The excess gas buildup is also likely more of a problem if you have medical conditions such as diabetes, scleroderma, thyroid dysfunction, small bowel bacterial overgrowth, irritable bowel syndrome, diverticulosis, or if you have a sedentary lifestyle, Dr. Lee says.

How to limit gas buildup or avoid passing wind?

Dr. Lee suggests:

Exercise: The more active you are, the more frequently and discreetly you’ll eliminate gas from your intestinal tract. Focus on abdominal-strengthening exercises to help keep the digestive tract moving. Aim to work out for at least 30 minutes three or four days each week.

Avoid constipation: Having a bowel movement anywhere from three times daily to once every other day is normal. This helps limit a buildup from gas-producing bacteria. Hydration and exercise can help keep things moving in this department.

Review your medications: Narcotics, decongestants, allergy medications, and some blood pressure drugs can slow your intestinal processes. Talk to your doctor if you think you need to make a change.

Limit carbonated beverages, fermented foods and drinks containing high fructose corn syrup: These products just add more gas or feed the bacteria in your digestive tract.

Speaking to The Sun registered Dietitian Dr. Megan Rossi said:

It’s worth knowing that ignoring the urge to poop allows more time for the water to be absorbed, which can mean a hard and dry poop that can lead to constipation.

She also gave her top tips to avoid flatulence.

She said it’s important to avoid sweeteners as they are hard for your small intestine to absorb.

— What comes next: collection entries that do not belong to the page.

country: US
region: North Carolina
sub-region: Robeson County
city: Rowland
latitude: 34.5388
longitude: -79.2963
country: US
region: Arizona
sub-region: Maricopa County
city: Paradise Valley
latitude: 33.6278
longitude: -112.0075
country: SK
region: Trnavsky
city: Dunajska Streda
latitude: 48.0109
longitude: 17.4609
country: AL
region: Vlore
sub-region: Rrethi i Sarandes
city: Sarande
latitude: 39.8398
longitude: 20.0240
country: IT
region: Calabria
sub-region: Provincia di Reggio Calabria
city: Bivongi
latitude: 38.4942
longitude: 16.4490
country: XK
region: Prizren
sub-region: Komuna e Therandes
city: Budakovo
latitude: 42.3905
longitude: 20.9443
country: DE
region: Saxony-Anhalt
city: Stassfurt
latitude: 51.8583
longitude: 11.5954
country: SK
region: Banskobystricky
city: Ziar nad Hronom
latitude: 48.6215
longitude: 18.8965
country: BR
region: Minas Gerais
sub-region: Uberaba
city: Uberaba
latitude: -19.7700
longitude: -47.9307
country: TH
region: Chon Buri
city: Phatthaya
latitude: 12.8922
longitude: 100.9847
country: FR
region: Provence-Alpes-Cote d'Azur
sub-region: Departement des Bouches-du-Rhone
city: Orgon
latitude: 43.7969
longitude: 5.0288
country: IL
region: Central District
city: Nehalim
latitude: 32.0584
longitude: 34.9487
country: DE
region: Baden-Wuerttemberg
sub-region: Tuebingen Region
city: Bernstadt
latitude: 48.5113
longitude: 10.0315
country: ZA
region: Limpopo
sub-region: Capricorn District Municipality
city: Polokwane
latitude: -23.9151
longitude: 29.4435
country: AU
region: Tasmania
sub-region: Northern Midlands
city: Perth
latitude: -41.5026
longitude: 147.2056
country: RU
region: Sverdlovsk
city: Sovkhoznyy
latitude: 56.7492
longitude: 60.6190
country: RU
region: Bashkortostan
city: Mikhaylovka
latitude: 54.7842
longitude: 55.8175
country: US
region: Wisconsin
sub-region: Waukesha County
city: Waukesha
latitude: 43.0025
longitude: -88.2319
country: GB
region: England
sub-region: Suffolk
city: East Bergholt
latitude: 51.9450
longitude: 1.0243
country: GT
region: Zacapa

As well as this she added:

If the smell is getting to you, watch how much protein you’re eating. 

Try limiting protein to 1g per kg of your body weight daily for two weeks. If you then want to increase, try balancing higher protein with fibre (e.g wholegrains or vegetables) at each meal.

For those who like a drink though Dr Rossi said you should limit your consumption of wine because of the amount of sulphates it contains.

She added:

Try peppermint oil capsules, especially with trapped wind as it relaxes the gut.

“There’s no clinical evidence for peppermint tea, as it’s probably too low a dose – but it won’t hurt if you feel it helps.”

Libby Limon, who is a nutritionist for Link Nutrition said she would recommend a probiotic.

Excess wind causing bloating, discomfort or smelly frequent passing of gas, can be a sign that there is an imbalance in the gut flora and then there is an over-colonisation of non-beneficial bacteria.

Probiotics are a family of gut microbes, that generally help digestion and bring balance to the gut flora including less wind.

Taking one regularly with a dose of at least 10 billion probiotic bacteria.